Online marketplaces could be worth as much as $7 trillion in sales by 2024 should organisations capitalise on the full potential of the marketplace trend, according to analysis by iBe.

Currently, marketplaces contribute $1.7 trillion to the economy each year and in retail e-commerce accounts for as much as half (50%) of sales annually. However, iBe predicts that sales driven from marketplaces are likely to exceed $7 trillion in the next five years, hailing a new era in e-commerce.

This rise is driven by more and more companies embracing marketplaces as the best platform to facilitate online sales, expedite cross border expansion, increase product range and improve logistics, costs and operations.  This, complemented by an estimated annual growth of 8% in global online sales, will fuel the uptake of the marketplace model by a broad range of businesses.

Generally, marketplaces fall into three broad categories:

  • Business to Business (B2B)
  • Business to Consumer (B2C) and
  • Peer to Peer (P2P)

Currently, over half (56%) of European marketplaces are global companies like eBay, Amazon and Alibaba, but there is also significant local marketplace choice in Europe, and the local platforms’ market share is continuing to grow as they get established and build loyal following amongst domestic and international consumers.

Business to business (B2B) marketplaces, like Alibaba in China or Conrad in Germany, present the biggest growth opportunity. Currently, only $600 billion, a mere 7.5% of the annual $7.9 trillion worth of online B2B sales, are made via marketplaces. However, as businesses begin to realise the benefits of trading with partners via marketplace platforms and as more companies trade online, B2B sales will continue to grow. In fact, iBe expects this to reach $12 trillion by 2024, with B2B marketplaces’ share of online sales growing significantly to 30%. As a result, B2B marketplace sales can grow to $3.6 trillion by 2024.

Similarly, forecasts show that business to consumer (B2C) marketplaces, which form the most developed sector led by Amazon, Rakuten, Deliveroo and many others and is currently responsible for $1.1 trillion of marketplace sales, could be worth an estimated $3.5 trillion by 2024, accounting for over 70% of all online B2C sales.

Peer to peer (P2P) marketplaces such as eBay or Airbnb are the best known to consumers but are significantly lower in sales volumes than the other two categories, due to the nature of their business. Current P2P marketplace sales represent 60% of that category’s overall online sales and are presently at $30 billion. Estimations show these types of marketplaces are expected to generate over $240 billion by 2024, accounting for 90% of overall online P2P sales.

Marketplace potential 2019-2024

From the B2B sector, presently, SME businesses are exploiting B2B marketplaces most actively, whilst the large businesses are, not surprisingly, utilising these marketplace platforms least. Furthermore, all these verticals can grow exponentially by 2024.

As a part of the most developed B2C sector, the retail vertical is the clear leader of the marketplace evolution whilst manufacturers selling directly to consumers have the largest opportunity to grow. Other strong potential for growth can be found in digital, travel and subscription services in the business to consumer marketplace industry.

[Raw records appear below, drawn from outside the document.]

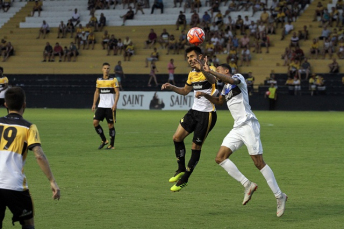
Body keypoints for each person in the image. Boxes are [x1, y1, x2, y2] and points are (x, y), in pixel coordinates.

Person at [194, 61, 287, 217]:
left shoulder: (238, 78)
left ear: (227, 71)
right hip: (237, 127)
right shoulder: (224, 88)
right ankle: (247, 184)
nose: (216, 71)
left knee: (258, 162)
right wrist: (204, 95)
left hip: (249, 123)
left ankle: (280, 196)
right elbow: (220, 102)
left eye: (219, 70)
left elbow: (231, 80)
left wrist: (212, 72)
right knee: (220, 158)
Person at [0, 87, 60, 229]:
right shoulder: (29, 127)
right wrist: (52, 181)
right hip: (15, 185)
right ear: (24, 104)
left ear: (5, 105)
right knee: (28, 224)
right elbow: (39, 155)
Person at [161, 46, 217, 192]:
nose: (190, 59)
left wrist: (204, 69)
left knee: (195, 147)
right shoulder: (192, 73)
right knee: (176, 138)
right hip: (194, 111)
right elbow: (186, 91)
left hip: (207, 114)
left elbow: (213, 81)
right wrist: (172, 87)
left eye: (192, 56)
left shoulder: (210, 68)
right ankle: (180, 168)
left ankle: (185, 178)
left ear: (200, 56)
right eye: (188, 57)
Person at [92, 63, 120, 150]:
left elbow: (117, 92)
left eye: (108, 68)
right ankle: (104, 140)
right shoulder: (99, 80)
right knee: (95, 122)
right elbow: (97, 92)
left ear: (109, 70)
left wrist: (115, 104)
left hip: (110, 106)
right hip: (101, 105)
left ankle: (111, 145)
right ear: (102, 69)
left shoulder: (113, 80)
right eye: (105, 68)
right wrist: (94, 104)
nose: (106, 70)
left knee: (110, 125)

“Marketplaces represent a staggering opportunity for businesses across a variety of sectors. For example, retailers can build global sales via an existing marketplace platform and they can broaden their range of products very quickly by allowing third parties to sell via their website, rather than scaling up in-house,” explains Masha Cilliers, Specialist Payments Partner at iBe.

“On the other hand, manufacturers can cut out ‘middlemen’ by selling directly to consumers and thus drastically increasing their revenue. As for businesses selling to businesses, they can improve their operations by replacing legacy paper reconciliation processes with state of the art marketplace platforms, consequently increasing liquidity, improving speed to market and saving costs. It will also help businesses to find the best suppliers and buyers.

But before companies can fully embrace the marketplace evolution, there are still challenges that need to be overcome. Regulation and payment processing, for example, can often be the biggest barriers to entry. More needs to be done by the financial service players to ensure that businesses better appreciate the myriad of benefits and understand the specific restrictions and can find the most fitting technological solution. However, those financial institutions who understand the marketplace potential sooner will be those who will realise most of its potential.”